Anaphylactoid reaction—urticaria is common and probably due to a reaction to transfused plasma proteins; if severe, it may be treated by slowing the transfusion and giving chlorpheniramine 10mg IV/IM. In severe anaphylaxis, in addition to standard treatment, the transfusion should be stopped and saved for later analysis. A sample should be taken for further crossmatching.

Transmission of disease—including viruses, parasites (malaria), prions.

Transfusion‐related acute lung injury (TRALI) and other immune reactions.

A multicentre trial suggested liberal transfusion in the critically ill produced less favourable outcomes, particularly in younger, less sick patients, than using a trigger haemoglobin of 7g/dL. This was performed with non‐leukodepleted blood; the validity with leukodepleted blood now in common use is uncertain.

Platelets.

Concentrates of coagulation factors, e.g. cryoprecipitate, factor VIII concentrate, factor IX complex, Octaplex.

Recombinant technologies, e.g. factor VIIa, factor VIII.

Haemophilia (cryoprecipitate, factor VIII, recombinant factor VIIa).

von Willebrand's disease (cryoprecipitate).
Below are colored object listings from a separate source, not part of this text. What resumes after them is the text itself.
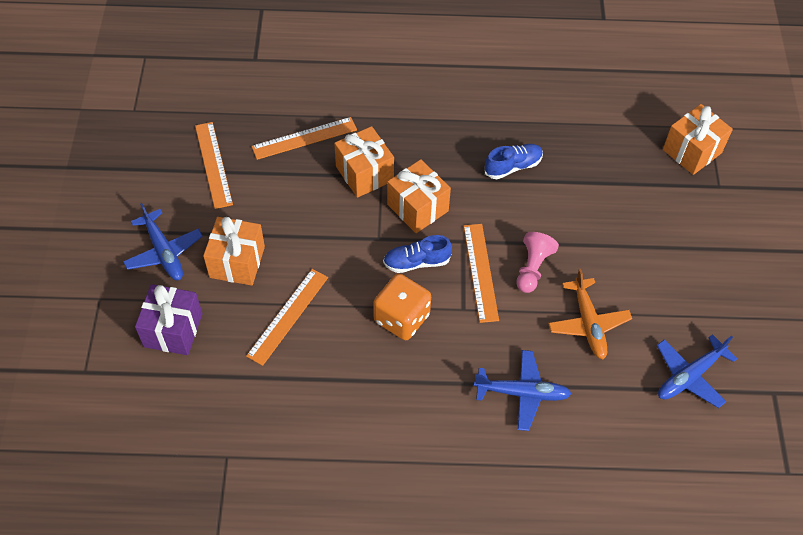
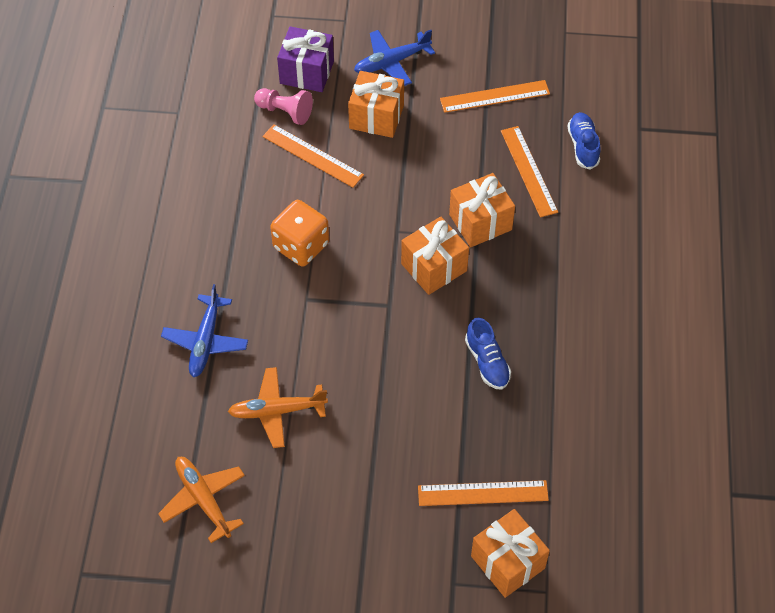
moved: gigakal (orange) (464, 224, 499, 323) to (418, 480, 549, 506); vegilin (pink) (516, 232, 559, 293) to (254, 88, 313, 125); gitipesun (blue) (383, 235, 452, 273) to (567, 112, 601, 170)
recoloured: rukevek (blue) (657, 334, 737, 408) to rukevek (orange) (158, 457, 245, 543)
Fibrinogen deficiency (cryoprecipitate).

Christmas disease (factor IX complex).

Platelet concentrates are viable for three days when stored at room temperature. Viability decreases if they are refrigerated. They must be infused quickly via a short giving set with no filter.

Indications for platelet concentrates include platelet count <10×10⁹ or <50×10⁹ with spontaneous bleeding or to cover invasive procedures and spontaneous bleeding with platelet dysfunction. They are less useful in conditions associated with immune platelet destruction (e.g. ITP).

A 15mL vial of cryoprecipitate contains 100U factor VIII, 250mg fibrinogen, factor XIII, and von Willebrand factor and is stored at –30°C.

In haemophilia, cryoprecipitate is given to achieve a factor VIII level >30% of normal.

Factor VIII concentrate contains 300U factor VIII per vial. In severe haemorrhage due to haemophilia, 10–15U/kg are given 12‐hourly.

Recombinant factor VIIa is indicated for control of bleeding in patients with haemophilia with inhibitors to factors VIII or IX, or congenital factor VII deficiency. It forms complexes with exposed tissue factor and is not dependent on the presence of factors VIII or IX. It has been shown to reduce blood transfusion requirements in major blunt trauma. Success has been reported in cases of uncontrollable intra‐operative bleeding (90mcg/kg repeated every 2–3h until bleeding stops).

Octaplex is a prothrombin complex concentrate for the substitution of factors II, VII, IX, and X in treatment or prophylaxis of hereditary and acquired coagulation factor disorders, e.g. warfarin overdose.